One of the more common office security failures is to have your email client auto-fill to someones personal account instead of their company-issued account, resulting in sensitive documents leaving the auditable environment of the office email server.

Now for sure, it's not exactly up there with global warming and north korea, but I'm not sure I'd call it a "no-problem". It's a fundamental UX failure that we're only just now starting to see get fixed with email address aliases becoming a more widespread feature, and even that is just a patch. We've all gotten used to it, but that doesn't mean it's not a problem.

Well, the problem here is obviously not the nick but the inability of someone to drop an old email address or just forward it to another one. You don't have to have it in your mail client. You can manage that from the webinterface and never again login to that mail address.

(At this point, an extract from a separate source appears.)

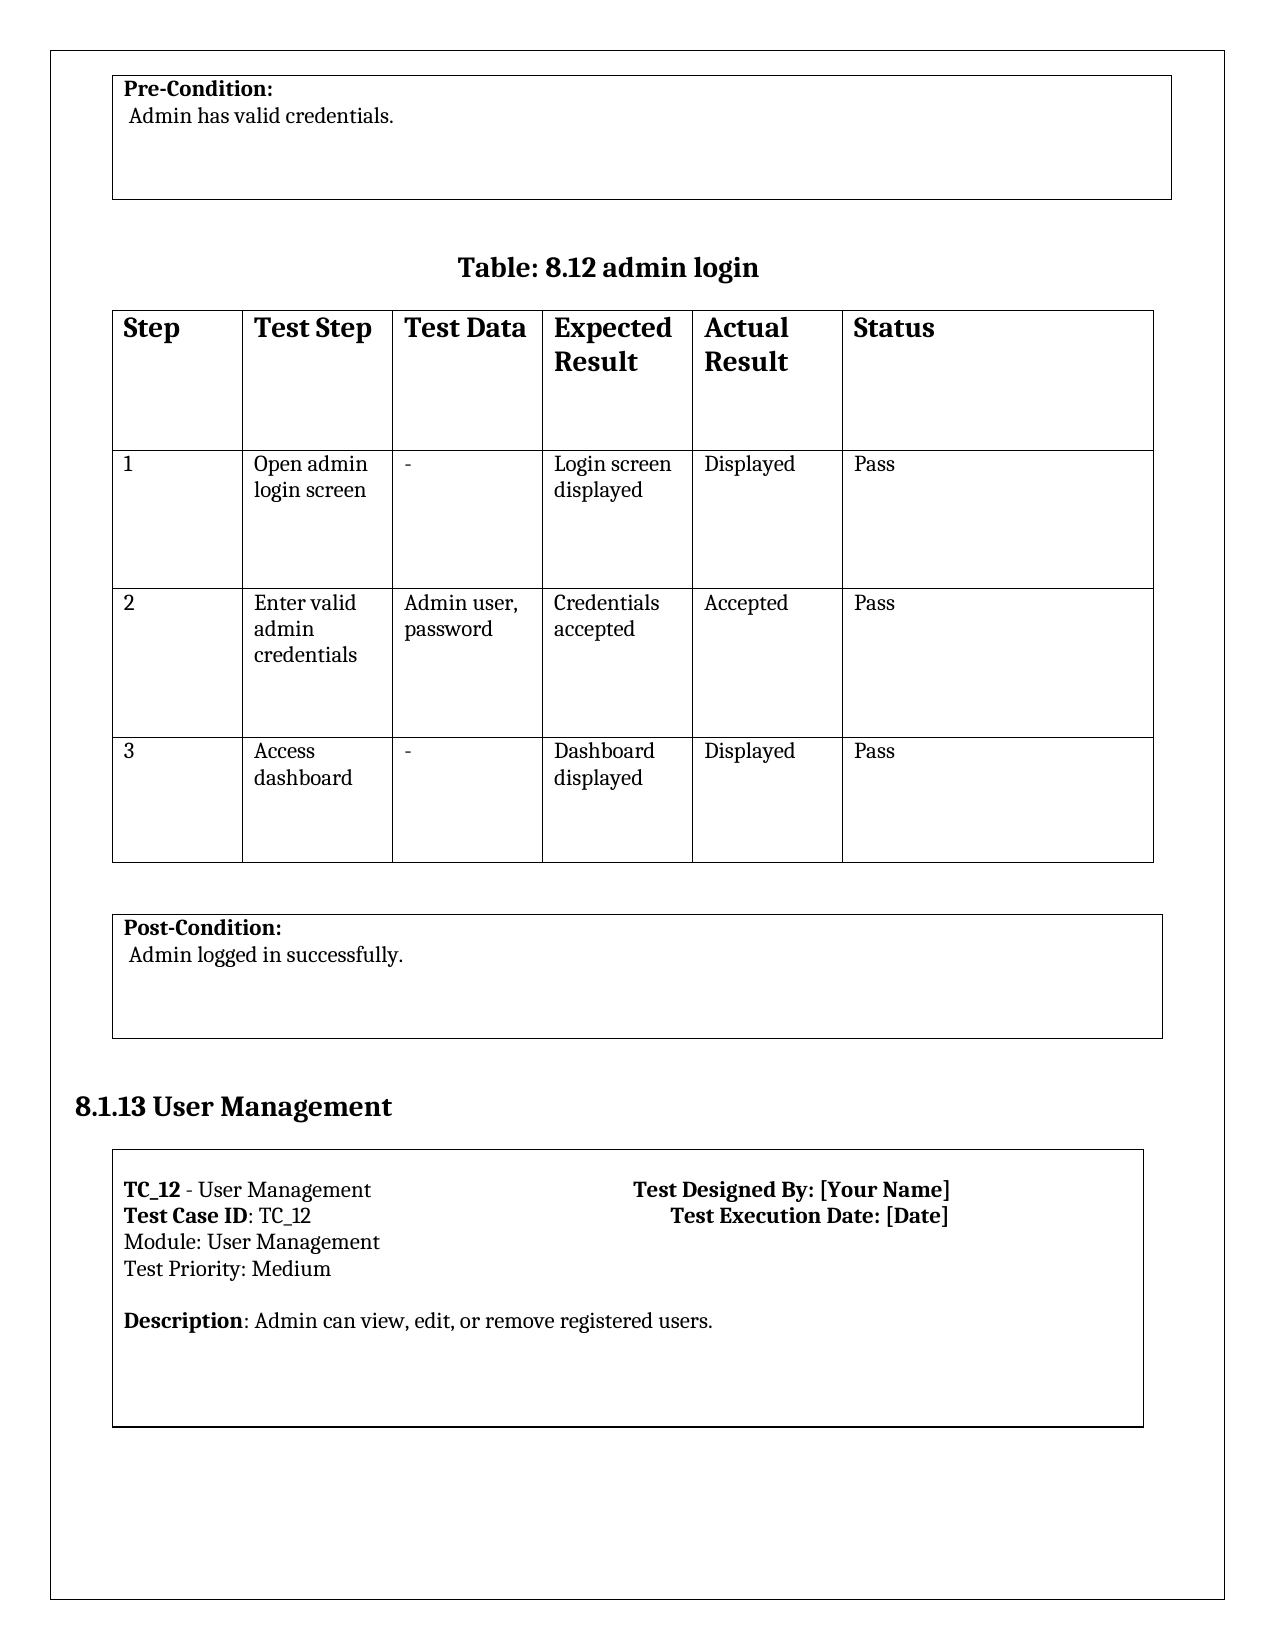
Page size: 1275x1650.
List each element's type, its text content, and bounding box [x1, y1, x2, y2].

I'm/was doing quite a lot IT support for friends, family their friends and so on and have never heard of anything like that. I'm also sure that the domain @hotmail.com would be enough to not get you a job on certain businesses.

> One of the more common office security failures is to have your email client auto-fill to someones personal account instead of their company-issued account

So...you are sending private emails from your business account? Again it's not the nick/names problem. The problem is your behavior. This is the root cause here and doing some make up won't solve your problem.

These comments have made me realize how many HNers are absolutely clueless about what people do and like in the world.

It explains a lot in the startup/tech industry though.

So you're saying give young kids funny dumb usernames but once they grow up they have to use their real name online?